The news industry is also in flux, with the internet and 24-hour cable networks capturing ever more viewers while sucking up much of the advertising revenues that conventional news operations have depended on to maintain their business. According to recent surveys, only about 38 percent of Americans currently read a daily newspaper, and the number is continuing to drop. The number of newspapers in the country has also been heading downward, dropping over 20 percent in the last three decades.
Suffice it to say, it’s a tough situation right now for photojournalists. Besides the declining opportunities, traditional media outlets offer very little space or time for in-depth photojournalism. This is compounded by the “Paparazzi Effect,” where photojournalists, especially in large metro areas, are relegated to chasing down celebs or high-profile personalities in “gotcha”-type scenarios. A grim task indeed.
Given all of this, a number of WPJA members have had to constantly balance the drive to capture the news in pictures with the necessity to create a living for themselves, as news photojournalism has increasingly become a losing financial proposition. For many, wedding photojournalism has come to the rescue, offering a means of flexibility and extra income while essentially doing the same job.
To be sure, keeping a hand in news photojournalism while being an active wedding photojournalist does generate a slew of cross-pollinating benefits. While news photojournalism provides a practice ground to hone trigger-quick reflexes, weddings let the photojournalist flex some creative muscle.
News editors operate on a much different set of directives than wedding couples. A news photo has to reveal several points of information to the reader, without being too artistic. Anything that takes away from the main narrative of the photograph is a distraction and will be cropped or, worse, rejected.
Weddings, on the other hand, provide an outlet for more nuance, a little more flair. You can get creative with points of focus, theme and composition.
Curiously, however, many photojournalists claim that their wedding work actually helps their news photography. The marathon shooting of a wedding helps the photojournalist to predict human behavior and stay completely dialed in to the unfolding of news events as they happen.
There aren’t many down sides to wedding photojournalism, in this sense.

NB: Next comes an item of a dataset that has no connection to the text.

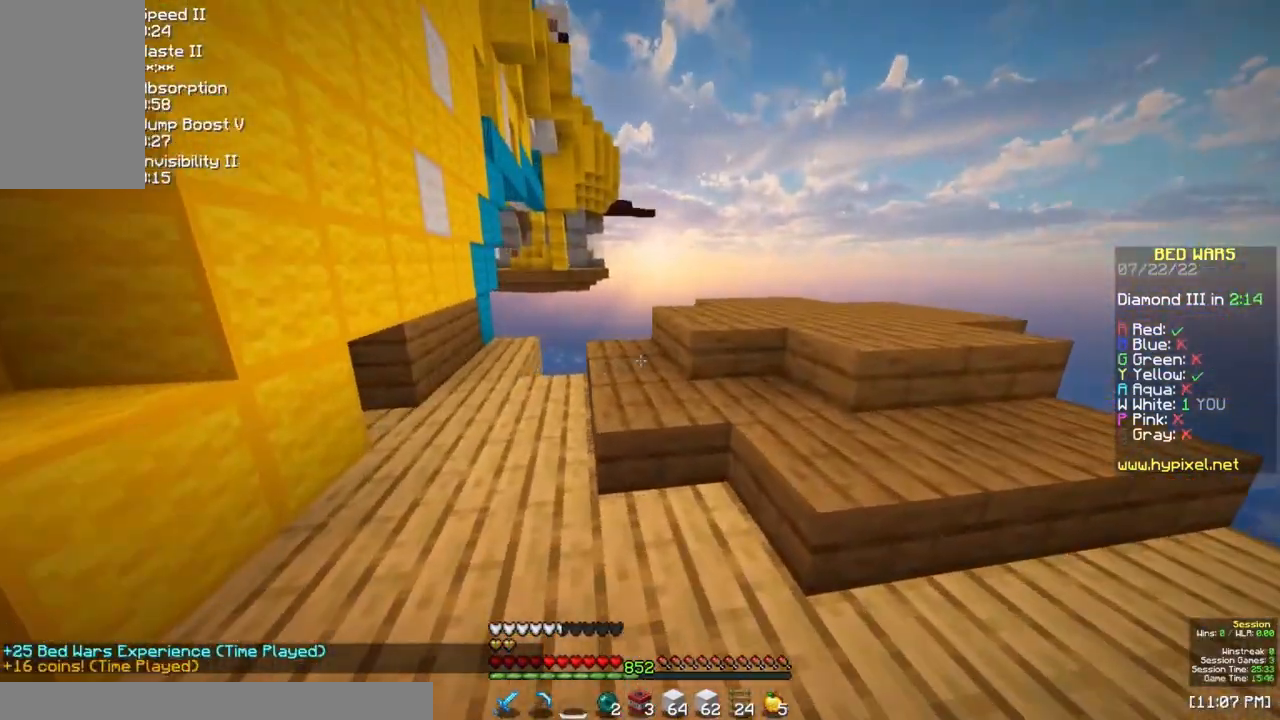
{"keys": [], "mouse": [], "events": []}
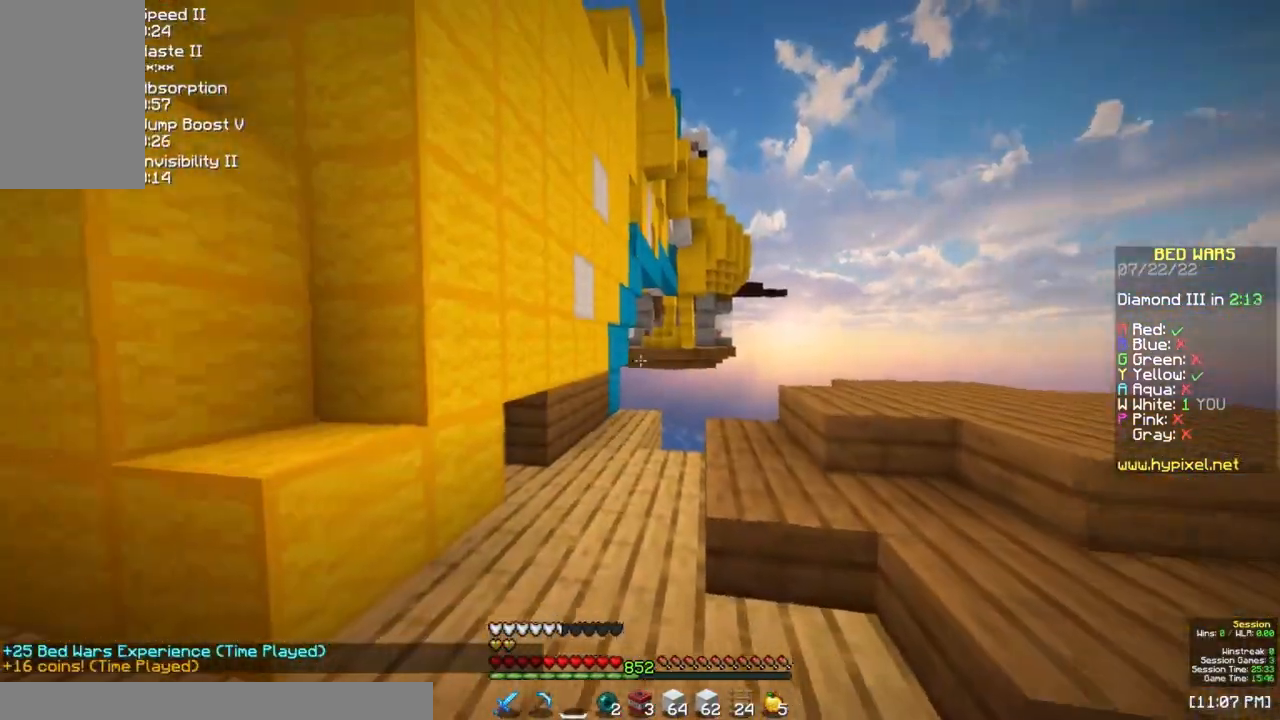
{"keys": ["space", "w"], "mouse": [], "events": [[17, "w", "down"], [150, "w", "up"], [383, "w", "down"], [400, "space", "down"]]}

Other than working weekends, of course. Documenting weddings provides the long term benefits of thinking creatively in your work and becoming a stronger storyteller through imagery.
The physical toll of a full-time job at a newspaper can add up while bank accounts dwindle in the notoriously low-paying profession. To top it off, photo staffs are diminishing, weakening the camaraderie that can develop through long and late hours in the newsroom. Also, newspapers, for better or worse, often accept reporter-submitted or reader-submitted photographs; something previously unheard of at larger publications but nevertheless making full-time photographers more expendable.
Many news stories also may restrict creativity for the photographer, as you’re expected to produce a particular shot for a newspaper. The end result can be that staffers at some papers can spend much of their time working on drab assignments, taking pictures of buildings or construction sites and check passing ceremonies, days on end, that do little to further their photography skills.
When you couple this with an inflexible work schedule (which may also compromise your ability to take on destination weddings), it makes a news photography career all the more demanding and ultimately all the more challenging.
STRIKING A BALANCE
Regardless of the problems with the news business, there’s some sort of mystical pull that keeps photographers coming back. A steady flow of freelance assignments, mixed in with wedding and other commercial photography, can help satiate that desire to keep connected with photojournalism, while delivering a nice mix of topics to cover.
That approach will ultimately help keep a photojournalistic skill set well rounded, allowing the photographer to put on either the newspaper photojournalist’s cap or the wedding photojournalist’s shoes, as needed and desired. And for many wedding photojournalists, keeping those roots nourished means they and their clients will continue to fully enjoy the fruits of the craft.